<<<<
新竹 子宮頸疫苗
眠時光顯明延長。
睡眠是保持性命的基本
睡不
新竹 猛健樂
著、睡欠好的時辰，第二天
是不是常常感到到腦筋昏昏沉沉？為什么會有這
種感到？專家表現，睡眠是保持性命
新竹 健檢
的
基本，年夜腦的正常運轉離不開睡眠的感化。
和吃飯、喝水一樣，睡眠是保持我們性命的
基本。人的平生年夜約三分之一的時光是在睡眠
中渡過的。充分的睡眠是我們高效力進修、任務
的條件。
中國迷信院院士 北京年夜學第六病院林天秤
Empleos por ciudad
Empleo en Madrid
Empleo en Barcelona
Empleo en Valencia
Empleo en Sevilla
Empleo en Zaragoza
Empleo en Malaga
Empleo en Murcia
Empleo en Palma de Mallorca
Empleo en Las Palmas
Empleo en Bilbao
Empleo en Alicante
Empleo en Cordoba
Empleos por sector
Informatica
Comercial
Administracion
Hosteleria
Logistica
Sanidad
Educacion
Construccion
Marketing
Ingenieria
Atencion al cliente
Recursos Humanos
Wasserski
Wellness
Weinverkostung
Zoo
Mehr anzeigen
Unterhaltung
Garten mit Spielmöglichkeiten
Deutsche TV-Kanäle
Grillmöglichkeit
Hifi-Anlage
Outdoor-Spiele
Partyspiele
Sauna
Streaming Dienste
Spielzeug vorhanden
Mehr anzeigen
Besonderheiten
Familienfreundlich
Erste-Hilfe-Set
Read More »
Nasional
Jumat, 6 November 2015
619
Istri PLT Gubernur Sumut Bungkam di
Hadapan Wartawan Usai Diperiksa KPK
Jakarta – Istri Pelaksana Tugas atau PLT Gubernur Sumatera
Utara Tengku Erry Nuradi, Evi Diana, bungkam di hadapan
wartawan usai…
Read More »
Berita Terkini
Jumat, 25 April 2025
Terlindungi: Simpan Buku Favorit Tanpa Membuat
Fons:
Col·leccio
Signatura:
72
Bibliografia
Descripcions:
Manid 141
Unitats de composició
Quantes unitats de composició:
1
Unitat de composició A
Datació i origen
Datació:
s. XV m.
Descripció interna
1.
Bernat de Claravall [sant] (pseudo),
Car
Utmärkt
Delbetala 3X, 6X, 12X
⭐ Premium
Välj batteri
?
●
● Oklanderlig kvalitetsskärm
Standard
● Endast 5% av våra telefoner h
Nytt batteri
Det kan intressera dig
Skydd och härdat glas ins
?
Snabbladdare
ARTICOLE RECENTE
>>>>
▶ _Task requirements_
Beginning with the line that holds "Empleos por ciudad" and ending with the last line of the data, copy each line exactly and add nothing.

▶ _Exercise solution_
Empleos por ciudad
Empleo en Madrid
Empleo en Barcelona
Empleo en Valencia
Empleo en Sevilla
Empleo en Zaragoza
Empleo en Malaga
Empleo en Murcia
Empleo en Palma de Mallorca
Empleo en Las Palmas
Empleo en Bilbao
Empleo en Alicante
Empleo en Cordoba
Empleos por sector
Informatica
Comercial
Administracion
Hosteleria
Logistica
Sanidad
Educacion
Construccion
Marketing
Ingenieria
Atencion al cliente
Recursos Humanos
Wasserski
Wellness
Weinverkostung
Zoo
Mehr anzeigen
Unterhaltung
Garten mit Spielmöglichkeiten
Deutsche TV-Kanäle
Grillmöglichkeit
Hifi-Anlage
Outdoor-Spiele
Partyspiele
Sauna
Streaming Dienste
Spielzeug vorhanden
Mehr anzeigen
Besonderheiten
Familienfreundlich
Erste-Hilfe-Set
Read More »
Nasional
Jumat, 6 November 2015
619
Istri PLT Gubernur Sumut Bungkam di
Hadapan Wartawan Usai Diperiksa KPK
Jakarta – Istri Pelaksana Tugas atau PLT Gubernur Sumatera
Utara Tengku Erry Nuradi, Evi Diana, bungkam di hadapan
wartawan usai…
Read More »
Berita Terkini
Jumat, 25 April 2025
Terlindungi: Simpan Buku Favorit Tanpa Membuat
Fons:
Col·leccio
Signatura:
72
Bibliografia
Descripcions:
Manid 141
Unitats de composició
Quantes unitats de composició:
1
Unitat de composició A
Datació i origen
Datació:
s. XV m.
Descripció interna
1.
Bernat de Claravall [sant] (pseudo),
Car
Utmärkt
Delbetala 3X, 6X, 12X
⭐ Premium
Välj batteri
?
●
● Oklanderlig kvalitetsskärm
Standard
● Endast 5% av våra telefoner h
Nytt batteri
Det kan intressera dig
Skydd och härdat glas ins
?
Snabbladdare
ARTICOLE RECENTE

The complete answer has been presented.